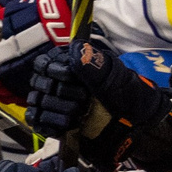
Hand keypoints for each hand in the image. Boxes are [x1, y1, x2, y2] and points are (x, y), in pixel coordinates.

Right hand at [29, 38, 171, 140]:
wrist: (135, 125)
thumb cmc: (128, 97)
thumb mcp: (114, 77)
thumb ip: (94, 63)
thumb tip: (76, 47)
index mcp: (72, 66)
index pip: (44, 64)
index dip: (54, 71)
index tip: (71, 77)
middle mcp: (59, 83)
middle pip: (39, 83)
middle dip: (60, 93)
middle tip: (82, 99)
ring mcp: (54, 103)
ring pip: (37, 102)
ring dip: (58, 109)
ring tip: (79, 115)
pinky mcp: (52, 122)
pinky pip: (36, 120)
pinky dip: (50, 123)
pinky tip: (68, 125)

* * * * * * * * *

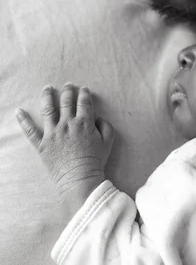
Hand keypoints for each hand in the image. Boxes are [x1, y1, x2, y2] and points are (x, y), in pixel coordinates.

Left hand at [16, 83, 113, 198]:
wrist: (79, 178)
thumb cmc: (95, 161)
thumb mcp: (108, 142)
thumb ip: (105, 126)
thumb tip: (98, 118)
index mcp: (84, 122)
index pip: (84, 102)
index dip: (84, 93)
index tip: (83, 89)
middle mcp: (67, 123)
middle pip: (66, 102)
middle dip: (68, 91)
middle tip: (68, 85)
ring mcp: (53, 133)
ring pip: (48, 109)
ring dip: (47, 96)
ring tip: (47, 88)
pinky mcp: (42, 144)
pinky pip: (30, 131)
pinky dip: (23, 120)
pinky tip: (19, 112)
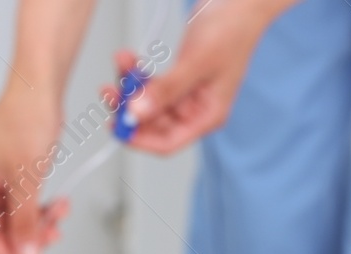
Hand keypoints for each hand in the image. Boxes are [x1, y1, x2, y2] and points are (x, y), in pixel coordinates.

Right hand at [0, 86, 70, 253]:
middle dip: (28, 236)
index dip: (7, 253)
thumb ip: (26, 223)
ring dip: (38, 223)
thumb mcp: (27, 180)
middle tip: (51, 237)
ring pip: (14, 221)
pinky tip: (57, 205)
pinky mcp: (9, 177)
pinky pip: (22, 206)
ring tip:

* * * * * * * * *

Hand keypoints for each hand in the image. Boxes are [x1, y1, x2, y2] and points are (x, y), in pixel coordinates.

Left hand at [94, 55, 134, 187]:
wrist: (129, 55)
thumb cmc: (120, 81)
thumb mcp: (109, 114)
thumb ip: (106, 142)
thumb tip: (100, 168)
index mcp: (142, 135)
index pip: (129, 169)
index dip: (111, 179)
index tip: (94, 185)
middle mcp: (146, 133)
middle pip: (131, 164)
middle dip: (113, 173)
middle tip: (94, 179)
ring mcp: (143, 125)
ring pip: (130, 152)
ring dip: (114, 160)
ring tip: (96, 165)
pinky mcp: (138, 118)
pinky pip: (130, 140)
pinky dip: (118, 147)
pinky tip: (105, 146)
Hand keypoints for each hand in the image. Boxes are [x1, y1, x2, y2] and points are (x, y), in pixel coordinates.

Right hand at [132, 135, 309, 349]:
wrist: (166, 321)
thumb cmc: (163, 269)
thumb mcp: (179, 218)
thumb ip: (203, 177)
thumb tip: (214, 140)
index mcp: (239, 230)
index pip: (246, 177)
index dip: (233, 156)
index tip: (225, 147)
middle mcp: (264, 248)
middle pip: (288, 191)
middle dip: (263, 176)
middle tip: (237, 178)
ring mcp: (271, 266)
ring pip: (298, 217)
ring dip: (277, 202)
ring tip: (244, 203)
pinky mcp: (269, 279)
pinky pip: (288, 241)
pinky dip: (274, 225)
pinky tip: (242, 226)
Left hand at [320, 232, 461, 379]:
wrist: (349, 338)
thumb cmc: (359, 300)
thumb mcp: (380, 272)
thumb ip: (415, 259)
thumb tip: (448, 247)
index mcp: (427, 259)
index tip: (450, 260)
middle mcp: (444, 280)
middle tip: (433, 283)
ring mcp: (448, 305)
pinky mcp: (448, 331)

* * * * * * * * *

Using the data above, tally each line that has the string "Left" and report only the sum.

• [Answer to the problem]:
3